* What to work on: Count every line below that holds "Colon". Number only.
··· Data records ···
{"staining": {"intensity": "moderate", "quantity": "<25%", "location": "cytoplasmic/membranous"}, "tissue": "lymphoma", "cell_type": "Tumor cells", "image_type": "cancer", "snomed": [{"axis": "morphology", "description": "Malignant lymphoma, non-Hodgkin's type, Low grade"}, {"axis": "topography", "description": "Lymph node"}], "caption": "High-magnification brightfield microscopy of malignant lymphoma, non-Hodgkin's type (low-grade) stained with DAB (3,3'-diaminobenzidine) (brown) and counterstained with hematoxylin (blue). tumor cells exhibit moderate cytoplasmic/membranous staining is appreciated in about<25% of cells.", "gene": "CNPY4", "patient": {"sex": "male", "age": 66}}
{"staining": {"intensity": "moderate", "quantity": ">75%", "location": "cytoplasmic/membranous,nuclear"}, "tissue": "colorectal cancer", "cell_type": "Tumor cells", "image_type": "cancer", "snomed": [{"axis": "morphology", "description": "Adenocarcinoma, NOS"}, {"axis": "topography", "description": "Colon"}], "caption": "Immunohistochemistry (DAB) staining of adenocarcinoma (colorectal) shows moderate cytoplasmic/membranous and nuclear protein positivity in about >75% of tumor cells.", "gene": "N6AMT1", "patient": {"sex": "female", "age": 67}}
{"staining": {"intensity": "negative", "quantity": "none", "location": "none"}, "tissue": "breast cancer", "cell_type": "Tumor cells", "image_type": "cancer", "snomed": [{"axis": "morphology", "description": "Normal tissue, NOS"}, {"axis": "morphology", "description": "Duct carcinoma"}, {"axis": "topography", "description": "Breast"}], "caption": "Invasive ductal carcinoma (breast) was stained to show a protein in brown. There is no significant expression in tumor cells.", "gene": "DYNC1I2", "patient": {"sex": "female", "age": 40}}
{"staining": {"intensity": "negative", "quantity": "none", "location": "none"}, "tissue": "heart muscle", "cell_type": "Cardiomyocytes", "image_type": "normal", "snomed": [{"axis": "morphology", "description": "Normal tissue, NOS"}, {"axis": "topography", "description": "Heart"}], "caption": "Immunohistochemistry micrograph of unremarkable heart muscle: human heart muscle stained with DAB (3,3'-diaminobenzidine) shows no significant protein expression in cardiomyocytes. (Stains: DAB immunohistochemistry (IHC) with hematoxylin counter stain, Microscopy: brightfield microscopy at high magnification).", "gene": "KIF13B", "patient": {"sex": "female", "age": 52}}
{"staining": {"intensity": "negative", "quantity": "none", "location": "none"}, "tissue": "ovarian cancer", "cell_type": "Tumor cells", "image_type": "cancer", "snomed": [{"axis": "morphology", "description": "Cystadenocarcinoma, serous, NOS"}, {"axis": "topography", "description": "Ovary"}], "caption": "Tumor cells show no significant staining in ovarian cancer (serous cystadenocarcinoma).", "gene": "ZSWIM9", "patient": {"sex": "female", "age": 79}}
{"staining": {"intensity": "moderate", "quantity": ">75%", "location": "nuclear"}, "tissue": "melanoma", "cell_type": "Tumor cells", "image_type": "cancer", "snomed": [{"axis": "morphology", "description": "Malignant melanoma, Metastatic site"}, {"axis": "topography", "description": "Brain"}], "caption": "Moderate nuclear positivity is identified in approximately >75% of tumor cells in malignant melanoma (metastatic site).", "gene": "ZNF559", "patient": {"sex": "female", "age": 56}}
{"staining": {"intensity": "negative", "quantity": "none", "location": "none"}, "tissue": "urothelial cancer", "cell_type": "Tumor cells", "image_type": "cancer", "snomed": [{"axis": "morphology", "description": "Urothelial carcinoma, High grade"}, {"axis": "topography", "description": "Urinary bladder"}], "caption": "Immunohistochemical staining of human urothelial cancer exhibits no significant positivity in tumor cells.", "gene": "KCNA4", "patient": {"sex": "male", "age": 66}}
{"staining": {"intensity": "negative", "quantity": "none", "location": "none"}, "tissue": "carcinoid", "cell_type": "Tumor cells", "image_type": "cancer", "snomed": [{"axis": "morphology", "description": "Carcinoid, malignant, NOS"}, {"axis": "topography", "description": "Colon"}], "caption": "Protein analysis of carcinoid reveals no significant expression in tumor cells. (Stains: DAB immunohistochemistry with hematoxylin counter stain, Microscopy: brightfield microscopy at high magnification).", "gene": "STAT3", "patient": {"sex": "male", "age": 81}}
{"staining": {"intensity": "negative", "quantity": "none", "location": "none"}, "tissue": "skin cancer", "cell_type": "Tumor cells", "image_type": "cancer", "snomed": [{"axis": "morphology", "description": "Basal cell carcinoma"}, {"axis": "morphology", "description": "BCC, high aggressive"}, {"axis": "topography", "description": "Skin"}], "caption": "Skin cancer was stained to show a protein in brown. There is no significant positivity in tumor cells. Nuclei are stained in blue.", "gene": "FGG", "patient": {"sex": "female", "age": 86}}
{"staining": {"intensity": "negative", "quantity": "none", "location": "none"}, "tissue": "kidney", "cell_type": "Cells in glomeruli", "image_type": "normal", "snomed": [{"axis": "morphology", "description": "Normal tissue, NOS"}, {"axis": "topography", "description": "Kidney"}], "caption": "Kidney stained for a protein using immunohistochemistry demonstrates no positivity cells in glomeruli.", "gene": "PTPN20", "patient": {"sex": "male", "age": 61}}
···
* Solution to this problem: 2